Klaus Wendroth, Vorsitzender der CDU-Fraktion,sagte: "Die Mitglieder der CDU-Fraktion im Rat der Stadt Braunschweig begrüßen die Vorlage eines Integrationskonzeptes ausdrücklich."
Kritik gibt es aber an der Landesregierung, die der Stadt zu wenig Vorlaufzeit gegeben habe. "Wir dürfen die Fehler der 1990er-Jahre nicht wiederholen, denn als damals die Flüchtlinge aus dem ehemaligen Jugoslawien und später die Spätaussiedler aus Russland zu uns kamen, gab es nicht einmal ansatzweise ein solches Konzept. Mit den Problemen – wie beispielsweise einer vielfach beklagten Ghettoisierung in Teilen unserer Stadt – haben wir noch heute zu kämpfen. Von einigen Seiten habe ich bereits Kritik an einer im Konzept eingebetteten Organisationsänderung innerhalb der Verwaltung gehört. Es ist nämlich vorgesehen, das Büro für Migrationsfragen als Teil einer neuen Abteilung im Fachbereich Soziales einzugliedern. Ich kann nur an alle appellieren, nicht den Fehler zu machen, das Integrationskonzept auf diese Änderung der vorhandenen Strukturen zu reduzieren. Vielmehr sehe ich im Konzept als Ganzes eine Stärkung der Integrationsbemühungen in unserer Stadt und damit auch eine Stärkung unseres Ausschusses für Integrationsfragen." Man werde sich am Montag noch einmal umfassend mit dem Konzept befassen.

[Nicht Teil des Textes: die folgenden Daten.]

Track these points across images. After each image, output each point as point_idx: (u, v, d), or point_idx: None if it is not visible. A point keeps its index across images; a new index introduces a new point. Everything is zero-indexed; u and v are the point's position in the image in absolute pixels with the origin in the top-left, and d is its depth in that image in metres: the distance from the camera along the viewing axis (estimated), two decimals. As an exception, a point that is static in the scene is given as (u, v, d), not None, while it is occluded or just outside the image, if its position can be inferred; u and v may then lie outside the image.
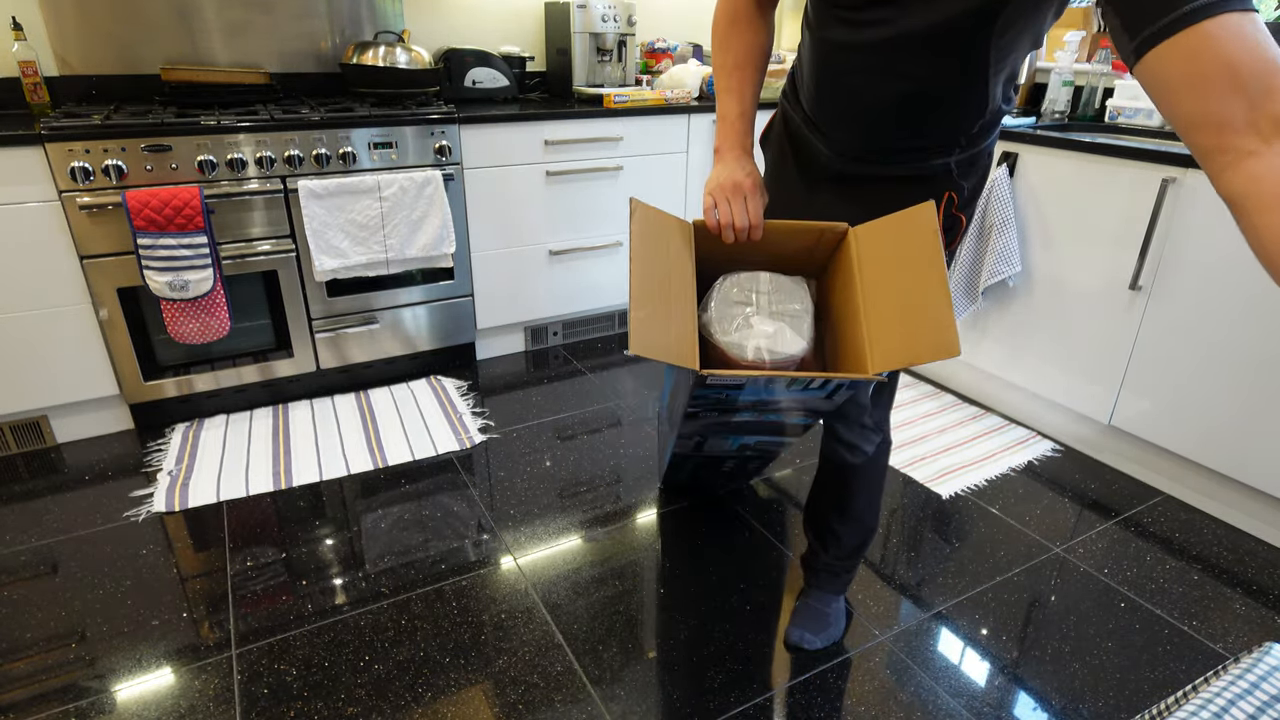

„Die SPD-Fraktion begrüßt, dass ein derart umfangreiches Konzept für die wichtige Integration von Flüchtlingen in Braunschweig ausgearbeitet wurde“, erklärt die Sozialausschussvorsitzende Ratsfrau Annette Schütze. „Wir teilen die im Leitbild formulierte Sichtweise, dass Integration ein wechselseitiger Prozess ist, der Anstrengungen von beiden Seiten bedarf, von den Flüchtlingen und von der einheimischen Bevölkerung.“ Die SPD-Fraktion versteht das Integrationskonzept als einen ersten Baustein zum Aufbau einer Struktur, die die Integration von Flüchtlingen zum Ziel hat. In einem fortwährenden Prozess müssen die nächsten notwendigen Bausteine definiert, bewertet und umgesetzt werden. Dieser Prozess sollte durch die Fachausschüsse eng begleitet werden. Die migrationspolitische Sprecherin der SPD-Fraktion, Ratsfrau Kate Grigat, ergänzt: „Integration ist eine Querschnittsaufgabe, die fast alle Fachbereiche betrifft. Das neue Konzept zur Integration von Flüchtlingen in Braunschweig, unterstreicht dieses.“ Wir fangen in Braunschweig nicht bei null an, denn insbesondere das ehrenamtliche Engagement mit seinen runden Tischen, Initiativen und Netzwerken hat bereits jetzt einen hohen Stellenwert. Hier finden wertvolle Begegnungen und Dialoge statt, hier entstehen das Miteinander und der soziale Frieden.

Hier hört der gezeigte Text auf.